Strange, any comparison I seen has VC1/WMV trying to gain ground vs Xvid/Divx, with the h264 Encoders (Ateme and x264) outclassing everything else. (
Example)
This codec comparison is invalid for HD DVD and BD for the following reasons:
1. The WMV9 encoder is not the VC1 encoder. The VC1 encoder used for HD DVD and BD is substantially more sophisticated than the WMV9 encoder that is currently available.
2. The source clips were already compressed with MPEG2, in fact all the clips were sourced from DVD material. A true test relevant to HD DVD or BD would involve uncompressed source video.
3. The source clips were all DVD resolution, not HD. A true test relevant to HD DVD or BD would involve source material at 1920x1080p.

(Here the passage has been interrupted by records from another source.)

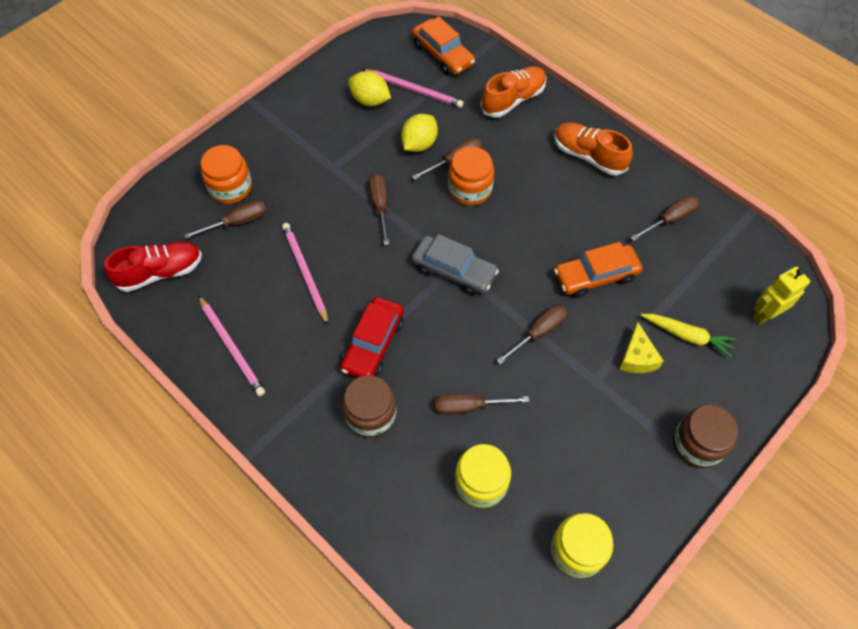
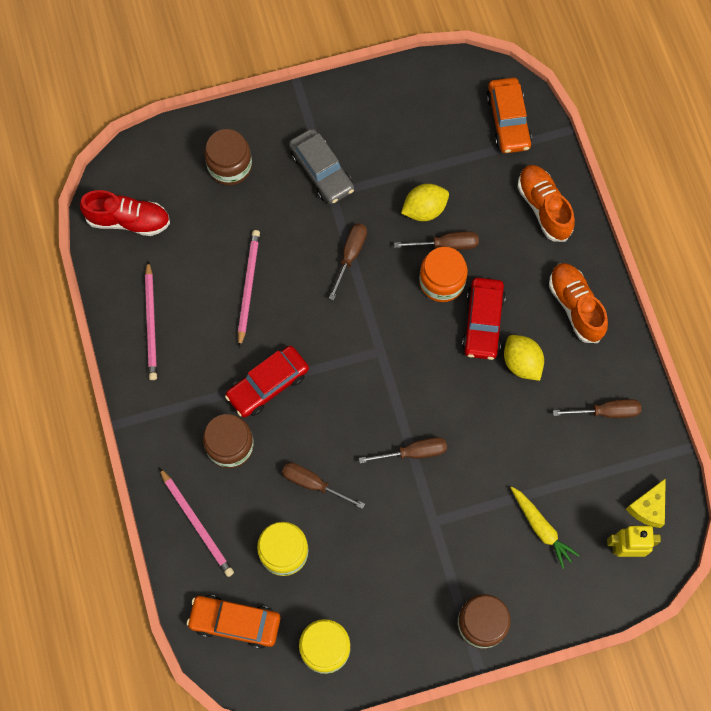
camera: 30 degrees right, 10 degrees up
brown screwdriver [184,200,267,239] -> none
orange jar [201,145,252,204] -> brown jar [204,129,252,185]
yellow lemon [348,71,391,106] -> yellow lemon moved to [504,335,544,381]
pink pencil [362,69,464,108] -> pink pencil moved to [159,468,234,577]
grey car [412,234,499,295] -> grey car moved to [289,129,354,204]
orange shoe [481,66,547,118] -> orange shoe turned 105 degrees counterclockwise [517,165,575,242]
orange car [554,242,642,298] -> orange car moved to [187,595,281,649]
yellow cheese [619,322,663,373] -> yellow cheese moved to [626,478,666,528]
none -> red car [462,278,506,360]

4. The target bitrates were all extremely low, in the 700-1000 kbps range. A true test relevant to HD DVD or BD would involve target bitrates at least ten, twenty, or even fourty times higher than that.
Modern advanced video codecs like H.264 and VC1 significantly change their computational requirements and coding techniques as they scale up and down in bitrate, resolution, and profile, which can cause huge differences in performance and quality.
Techniques that are important at low bitrates and resolutions can become useless or counter-productive as the codec scales up. Likewise, techniques well tuned for high-resolutions and bitrates may not perform well at low-resolutions or bitrates. Techniques that consume massive amounts of CPU may work well for squeezing the last bits out at low resolutions and bitrates, but may simply not be worth the processing power and cost at high resolutions and bitrates.
It's all about the tradeoffs.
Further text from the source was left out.